**任务列表:**
1 – 请把待分析文本中的这句话译成英文:“mspan 是由地址连续的页组成,在 Golang 中每个页大小为 8KB”。
2 – 待分析文本中说,Golang 的内存分配算法是基于什么实现的?
3 – 请返回待分析文本中的一段原文:从含有“mspan 是由地址连续的页组成,在 Golang”的词句开始,到“可以存储 17-24 字节的对象。虽然会浪费一些空间,但是方便管理,并且避免的更大的碎片化。”为止。

**待分析文本:**
========================================

Golang 内存分配

1 基础概念

内存分配是所有编程语言的重点考虑的内容,通常这些是由运行时(runtime) 进行管理,以此来达到内存池,可复用和避免碎片化等目的。在 Golang 内存分配算法基于 tcmalloc

1.1 基础结构

src/runtime 目录下,包含了全部的内存分配的相关结构,最主要的结构主要有 mspan, mcache, mcentralmheap

type mspan struct {
    next     *mspan    // in a span linked list
    prev     *mspan    // in a span linked list
    start    pageID    // starting page number
    npages   uintptr   // number of pages in span
    freelist gclinkptr // list of free objects
    //....
}

mspan 是由地址连续的页组成,在 Golang 中每个页大小为 8KB

_PageShift = 13
_PageSize = 1 << _PageShift

mspan 是一个双向链表,用以分配对象的 object, 按照 8 字节划分为 n 种, 比如大小为 24 的 object 可以存储 17-24 字节的对象。虽然会浪费一些空间,但是方便管理,并且避免的更大的碎片化。
按照对象的大小,全局分配了 67 中不同的大小类别,对于超出一定阈值的对象 32KB,当做大对象处理。

========================================

**提供的行:**
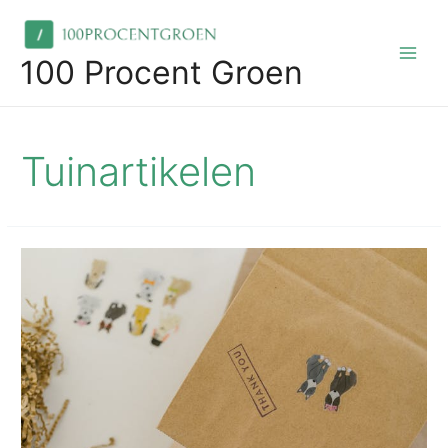
Skip
to
content
100 Procent Groen
Main
Men
Tuinartikelen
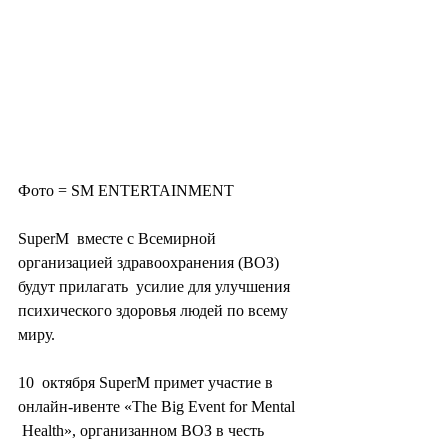
Фото = SM ENTERTAINMENT
SuperM  вместе с Всемирной 
организацией здравоохранения (ВОЗ) 
будут прилагать  усилие для улучшения 
психического здоровья людей по всему 
миру.
10  октября SuperM примет участие в 
онлайн-ивенте «The Big Event for Mental 
 Health», организанном ВОЗ в честь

========================================

**参考答案:**
1 – An mspan is made up of pages with contiguous addresses, and in Golang each page is 8KB in size.

2 – 基于 tcmalloc。

3 –
mspan 是由地址连续的页组成,在 Golang 中每个页大小为 8KB

_PageShift = 13
_PageSize = 1 << _PageShift

mspan 是一个双向链表,用以分配对象的 object, 按照 8 字节划分为 n 种, 比如大小为 24 的 object 可以存储 17-24 字节的对象。虽然会浪费一些空间,但是方便管理,并且避免的更大的碎片化。